En 73 avant JC, plusieurs centaines de gladiateurs s'évadent de l'école du capouan Lentulus Batiatus. Menés par le Thrace
Spartacus et le Gaulois Crixus, les gladiateurs ravagent d'abord les environs de la petite cité campanienne, amenant à eux esclaves, valets et autres travailleurs de la terre. Trouvant refuge dans le cratère du Vésuve, les révoltés mettent en déroute une petite troupe romaine conduite par Claudius Glaber ; puis, après avoir ravagé diverses cités du centre italien, ils assiègent Capoue, échouent, puis traversent la Campanie et s'établissent en Lucanie, dans l'extrême sud de la botte italienne, près de l'antique cité grecque de Thurium. Ils y construisent l'Etat du Soleil, utopie urbaine où s'érigent toutes les origines, toutes les cultures, toutes les bâtisses du monde romain : de la Gaule à la Thrace, du Samnium à l'Etrurie, de l'Ibérie à la Numidie, l'Etat du Soleil est une cité de broc et de brac dont les rues droites conduisent à la tente de celui qui imitent les consuls romains. Entouré de licteurs qui n'ont pas la hache, mais une chaîne brisée comme symbole,
Spartacus négocie d'abord avec Thurium pour la subsistance de son Etat, puis avec les grandes puissances politiques qui s'opposent à la République romaine : le roi Mithridate VI du Pont, le rebelle Sertorius en Espagne, les pirates de Méditerranée. Malgré les victoires militaires contre les deux légions romaines lancées contre lui, malgré le nombre impressionnant de cent mille désoeuvrés qui obéissent à
Spartacus, l'Etat du Soleil est de plus en plus isolé. Aucune cité italienne ne s'allie à lui, aucune autre troupe servile ne rejoint les révoltés. Bientôt affamés par un accord secret entre Thurium et les pirates, les esclaves de
Spartacus s'en vont ravager Métaponte, et le sac sonne le glas de la révolte. Ayant échoué à changer le monde, les esclaves songent à regagner, chacun, leurs patries. Mais les rives du Pô seront l'ultime frontière septentrionale des esclaves.

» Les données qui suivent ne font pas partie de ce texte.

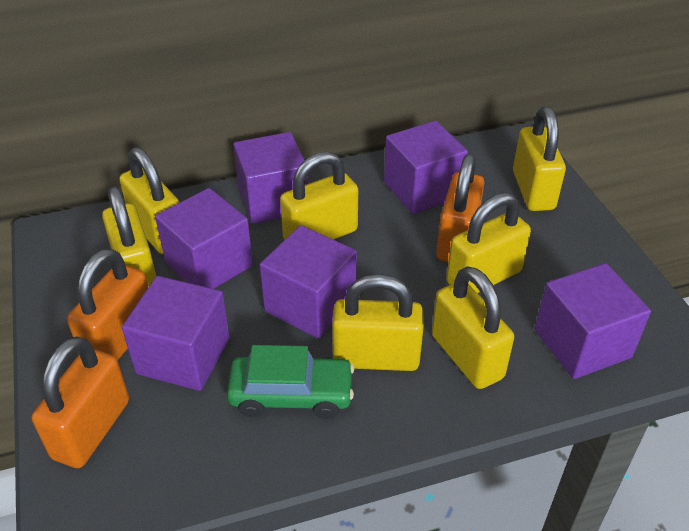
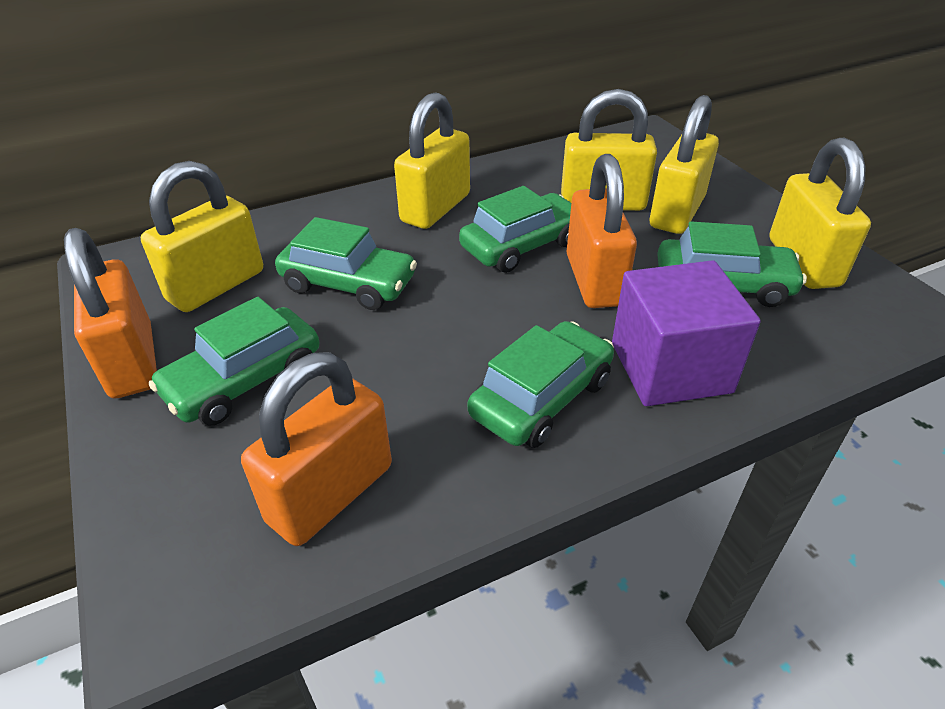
green car: [227,345,354,419] = 1 -> [149,297,319,426] [275,217,417,310] [459,186,571,273] [468,321,614,448] [657,221,807,307] = 5
purple cube: [122,276,230,391] [155,188,253,289] [233,132,308,224] [260,225,357,339] [384,121,468,214] [535,263,651,379] = 6 -> [612,260,761,406] = 1
yellow padlock: [102,186,156,287] [119,147,180,254] [280,152,358,240] [332,274,424,371] [432,266,514,389] [446,192,531,293] [513,107,566,211] = 7 -> [141,161,263,312] [394,92,470,229] [561,89,657,211] [650,95,719,234] [770,138,871,289] = 5

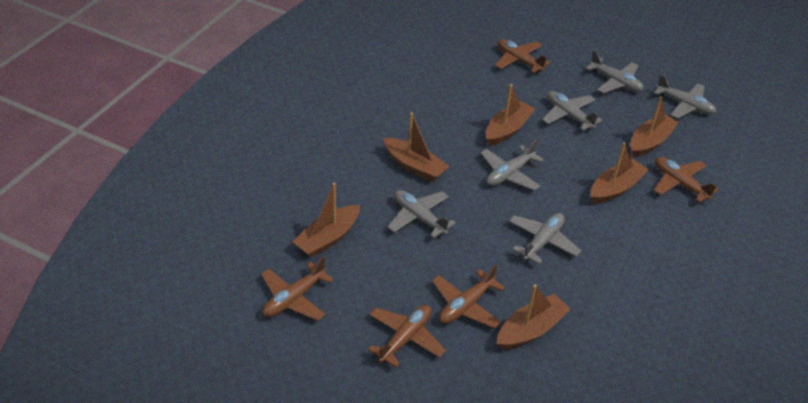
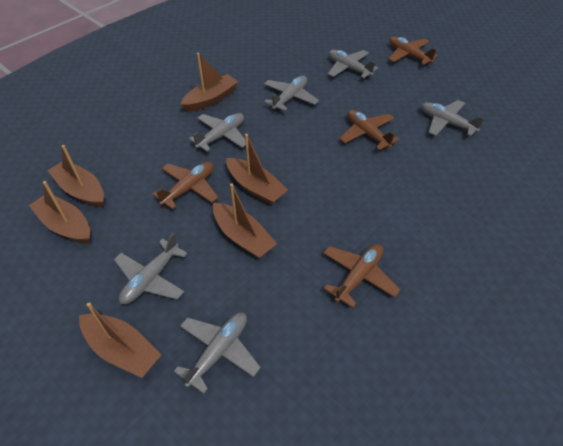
brown plane: [261,257,334,321] [368,305,446,368] [432,265,505,329] [495,39,550,73] [654,157,718,203] = 5 -> [152,162,218,209] [323,244,400,308] [339,110,399,150] [388,37,438,66] = 4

Spartacus veut alors rejoindre le sud, et la Sicile mais, poursuivis par Marcus Crassus et littéralement assiégés par lui dans le Bruttium, les esclaves sont réduits à livrer une dernière bataille, funeste pour tous. Ensemble ils trouvent la mort, sur le champ de bataille ou sur les croix.
Davantage que la réflexion philosophique sur l'éthique politique, ce qui marque d'abord, à la lecture du roman, est la restitution minutieuse de l'époque républicaine de la Rome antique. le souci du détail est porté à un niveau remarquable, du vêtement (et là encore, selon les classes sociales) à l'alimentation (les spectateurs qui mâchent des pois chiches lors du spectacle de gladiateurs),
Arthur Koestler ne prend pas simplement le parcours et le personnage de
Spartacus comme prétexte. Son récit forme ainsi un tout cohérent, et c'est aussi parce qu'il ancre si fort son récit au premier siècle avant notre ère que Koestler donne à celui-ci un caractère intemporel. Il dit : les hommes sont différents, voyez les à travers mes descriptions ; ils ne mangent, ni ne s'habillent comme nous, et leurs habitudes sont bien différentes des nôtres. Mais leur souci éthique, philosophique et moral est le même que le nôtre, vingt siècles plus tard. Par-delà le décor, Koestler reconstitue aussi un univers mental lié à des mécanismes sociaux bien établis dans la République romaine. Prenant de la hauteur, Koestler développe les rivalités politiques du temps. Rome, en ce début de premier siècle, connaît une crise politique et sociale qui dure déjà depuis presque un siècle. La concentration des richesses entre les mains de quelques-uns a favorisé le développement d'une classe sociale pauvre mais libre ; elle se traduit politiquement par la lutte entre factions dont émergent de charismatiques dirigeants, tels Marius ou Scylla, qui annoncent le temps de Pompée, de Crassus et de César. En Italie, la population servile est aussi deux fois plus nombreuse que la population libre. Sa composition traduit les succès de Rome dans l'ensemble du monde méditerranéen : Grecs, Thraces, Gaulois, Ibères ou encore Syriens et Parthes sont partout dans la société italienne : unique dans les foyers modestes, pléthoriques dans les latifundia, en rangs serrés lorsqu'ils servent la municipalité. le monde romain est un monde dur, où hommes et femmes peuvent être des meubles, et où même les libres doivent rechercher la protection des puissants. Ainsi Quintus Appronius, greffier de province à Capoue, qui traîne sa vieille carcasse aux thermes pour y solliciter quelque faveur de Batuatus ou de Rufus, ou bien même leur protection. de la même façon, ce monde est celui des opportunités tant politiques qu'économiques. Lorsque les nouvelles de la révolte servile parviennent à Rufus et à Batuatus, ceux-ci commencent à spéculer sur les cours du blé. Car Rome, en vérité, est devenue un parasite pour son empire. La Ville au million d'habitant ne travaille pas, et compte sur ses possessions pour la nourrir.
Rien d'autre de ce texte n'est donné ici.